Saved entries
***
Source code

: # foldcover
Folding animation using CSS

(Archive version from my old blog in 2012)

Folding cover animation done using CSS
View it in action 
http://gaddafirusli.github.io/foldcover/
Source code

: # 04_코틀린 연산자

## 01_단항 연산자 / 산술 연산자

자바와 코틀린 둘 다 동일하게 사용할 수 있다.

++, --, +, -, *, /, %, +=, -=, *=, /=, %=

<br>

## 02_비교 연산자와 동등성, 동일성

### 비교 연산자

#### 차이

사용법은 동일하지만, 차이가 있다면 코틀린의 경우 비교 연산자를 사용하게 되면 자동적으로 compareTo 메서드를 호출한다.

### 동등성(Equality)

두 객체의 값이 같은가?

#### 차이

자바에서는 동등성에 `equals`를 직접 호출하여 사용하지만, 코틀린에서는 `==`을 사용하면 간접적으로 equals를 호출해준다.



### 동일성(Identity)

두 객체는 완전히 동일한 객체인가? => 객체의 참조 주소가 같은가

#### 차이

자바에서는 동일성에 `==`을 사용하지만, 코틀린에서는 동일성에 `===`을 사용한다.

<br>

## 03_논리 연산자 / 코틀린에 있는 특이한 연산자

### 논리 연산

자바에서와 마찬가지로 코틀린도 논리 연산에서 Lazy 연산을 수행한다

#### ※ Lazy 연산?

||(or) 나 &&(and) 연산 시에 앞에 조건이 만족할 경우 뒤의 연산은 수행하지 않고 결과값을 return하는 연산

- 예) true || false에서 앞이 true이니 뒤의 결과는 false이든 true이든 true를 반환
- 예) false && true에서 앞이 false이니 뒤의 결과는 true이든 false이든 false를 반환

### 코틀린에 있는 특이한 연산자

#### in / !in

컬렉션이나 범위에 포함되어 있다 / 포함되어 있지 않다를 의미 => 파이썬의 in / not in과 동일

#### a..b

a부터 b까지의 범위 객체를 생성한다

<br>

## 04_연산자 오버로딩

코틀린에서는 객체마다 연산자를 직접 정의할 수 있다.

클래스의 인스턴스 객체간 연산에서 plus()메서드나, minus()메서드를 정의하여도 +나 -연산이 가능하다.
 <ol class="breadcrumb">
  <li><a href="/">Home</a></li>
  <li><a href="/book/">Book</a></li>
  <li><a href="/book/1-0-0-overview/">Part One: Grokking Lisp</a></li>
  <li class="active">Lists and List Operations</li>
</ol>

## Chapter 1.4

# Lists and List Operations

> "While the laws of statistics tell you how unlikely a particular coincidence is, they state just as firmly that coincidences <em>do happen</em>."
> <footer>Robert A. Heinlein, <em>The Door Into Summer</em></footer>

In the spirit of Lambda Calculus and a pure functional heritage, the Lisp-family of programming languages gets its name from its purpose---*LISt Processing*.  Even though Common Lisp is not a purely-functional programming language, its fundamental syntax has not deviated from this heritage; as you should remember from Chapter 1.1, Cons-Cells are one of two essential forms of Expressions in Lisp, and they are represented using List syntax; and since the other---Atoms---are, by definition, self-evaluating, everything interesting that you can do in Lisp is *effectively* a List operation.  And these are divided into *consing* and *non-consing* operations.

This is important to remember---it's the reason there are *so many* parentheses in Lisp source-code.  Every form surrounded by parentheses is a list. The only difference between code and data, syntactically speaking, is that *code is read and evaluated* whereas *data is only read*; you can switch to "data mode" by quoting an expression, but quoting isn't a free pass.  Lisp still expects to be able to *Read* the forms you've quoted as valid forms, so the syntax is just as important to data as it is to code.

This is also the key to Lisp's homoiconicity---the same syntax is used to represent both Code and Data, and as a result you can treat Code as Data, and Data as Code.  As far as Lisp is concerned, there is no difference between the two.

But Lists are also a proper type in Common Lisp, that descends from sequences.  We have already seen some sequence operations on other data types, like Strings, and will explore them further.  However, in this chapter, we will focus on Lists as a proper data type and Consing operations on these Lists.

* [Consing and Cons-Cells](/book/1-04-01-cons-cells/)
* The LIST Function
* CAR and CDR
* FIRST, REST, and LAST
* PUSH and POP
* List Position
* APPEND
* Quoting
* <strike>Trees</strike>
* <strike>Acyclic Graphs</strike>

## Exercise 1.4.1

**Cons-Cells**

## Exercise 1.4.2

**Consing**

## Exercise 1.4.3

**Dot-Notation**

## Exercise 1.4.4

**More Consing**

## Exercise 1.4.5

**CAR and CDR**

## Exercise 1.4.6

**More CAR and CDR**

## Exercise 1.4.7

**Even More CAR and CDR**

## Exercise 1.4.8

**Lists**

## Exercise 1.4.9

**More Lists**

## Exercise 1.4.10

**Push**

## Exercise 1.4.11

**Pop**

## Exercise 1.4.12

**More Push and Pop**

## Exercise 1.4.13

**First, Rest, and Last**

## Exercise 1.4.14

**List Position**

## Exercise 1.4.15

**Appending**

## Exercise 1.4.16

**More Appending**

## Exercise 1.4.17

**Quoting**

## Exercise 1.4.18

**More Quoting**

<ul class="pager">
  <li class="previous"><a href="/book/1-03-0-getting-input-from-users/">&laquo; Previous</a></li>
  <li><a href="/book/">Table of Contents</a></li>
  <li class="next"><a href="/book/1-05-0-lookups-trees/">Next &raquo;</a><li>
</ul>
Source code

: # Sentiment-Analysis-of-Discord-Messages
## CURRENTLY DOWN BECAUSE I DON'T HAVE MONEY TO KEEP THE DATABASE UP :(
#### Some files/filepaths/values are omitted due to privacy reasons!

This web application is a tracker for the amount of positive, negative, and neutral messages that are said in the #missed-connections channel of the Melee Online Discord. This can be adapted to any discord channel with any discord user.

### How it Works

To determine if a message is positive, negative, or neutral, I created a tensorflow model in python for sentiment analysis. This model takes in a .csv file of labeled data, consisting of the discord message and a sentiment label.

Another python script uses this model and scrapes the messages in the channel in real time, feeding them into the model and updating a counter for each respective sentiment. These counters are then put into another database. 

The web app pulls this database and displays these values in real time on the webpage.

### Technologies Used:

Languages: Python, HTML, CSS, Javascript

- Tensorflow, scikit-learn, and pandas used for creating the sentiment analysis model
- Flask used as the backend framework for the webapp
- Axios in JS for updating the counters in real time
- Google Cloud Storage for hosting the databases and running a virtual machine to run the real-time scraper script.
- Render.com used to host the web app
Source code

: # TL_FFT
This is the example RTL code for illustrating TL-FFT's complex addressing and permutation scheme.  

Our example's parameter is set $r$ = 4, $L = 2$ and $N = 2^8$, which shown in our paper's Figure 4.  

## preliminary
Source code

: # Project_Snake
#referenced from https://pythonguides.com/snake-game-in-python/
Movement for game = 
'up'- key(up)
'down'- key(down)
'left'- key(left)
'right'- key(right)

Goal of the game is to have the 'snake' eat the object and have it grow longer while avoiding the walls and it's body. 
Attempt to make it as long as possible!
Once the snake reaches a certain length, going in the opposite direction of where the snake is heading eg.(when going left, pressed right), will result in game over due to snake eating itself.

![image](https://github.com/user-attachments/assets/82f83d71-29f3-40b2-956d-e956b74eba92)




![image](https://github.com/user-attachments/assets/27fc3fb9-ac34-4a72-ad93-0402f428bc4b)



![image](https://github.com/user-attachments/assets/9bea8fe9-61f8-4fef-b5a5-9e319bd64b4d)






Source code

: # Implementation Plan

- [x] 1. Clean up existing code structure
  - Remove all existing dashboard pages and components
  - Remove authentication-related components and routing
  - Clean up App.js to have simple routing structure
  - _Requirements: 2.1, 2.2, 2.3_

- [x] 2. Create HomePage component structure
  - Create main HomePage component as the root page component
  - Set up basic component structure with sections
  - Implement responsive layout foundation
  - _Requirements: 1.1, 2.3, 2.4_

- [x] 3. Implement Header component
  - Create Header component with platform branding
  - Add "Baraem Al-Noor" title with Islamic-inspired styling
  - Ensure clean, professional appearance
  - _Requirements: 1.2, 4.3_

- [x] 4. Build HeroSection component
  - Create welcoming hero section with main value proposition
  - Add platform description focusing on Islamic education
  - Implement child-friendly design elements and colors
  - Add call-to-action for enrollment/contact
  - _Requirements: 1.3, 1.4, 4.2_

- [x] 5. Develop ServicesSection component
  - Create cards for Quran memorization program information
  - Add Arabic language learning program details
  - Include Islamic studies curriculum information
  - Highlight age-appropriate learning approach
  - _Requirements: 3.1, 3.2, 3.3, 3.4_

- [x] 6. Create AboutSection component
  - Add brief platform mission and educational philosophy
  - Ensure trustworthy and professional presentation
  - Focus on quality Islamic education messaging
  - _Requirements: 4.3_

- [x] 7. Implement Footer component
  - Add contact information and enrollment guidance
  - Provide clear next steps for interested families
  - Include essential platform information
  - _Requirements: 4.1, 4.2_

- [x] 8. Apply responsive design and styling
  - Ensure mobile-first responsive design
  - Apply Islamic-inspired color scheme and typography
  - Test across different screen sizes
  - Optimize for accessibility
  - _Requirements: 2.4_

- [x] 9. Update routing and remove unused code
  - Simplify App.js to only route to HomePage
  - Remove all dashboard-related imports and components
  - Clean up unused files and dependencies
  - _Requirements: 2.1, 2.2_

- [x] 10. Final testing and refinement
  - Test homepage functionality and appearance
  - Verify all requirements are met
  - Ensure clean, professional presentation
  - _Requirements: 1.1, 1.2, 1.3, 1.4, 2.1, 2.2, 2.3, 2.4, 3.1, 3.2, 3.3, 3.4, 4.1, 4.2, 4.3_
***
*WORK REQUEST*. Return every line from the records above that holds the word "dashboard".

*SOLUTION TO THE PROBLEM*.
  - Remove all existing dashboard pages and components
  - Remove all dashboard-related imports and components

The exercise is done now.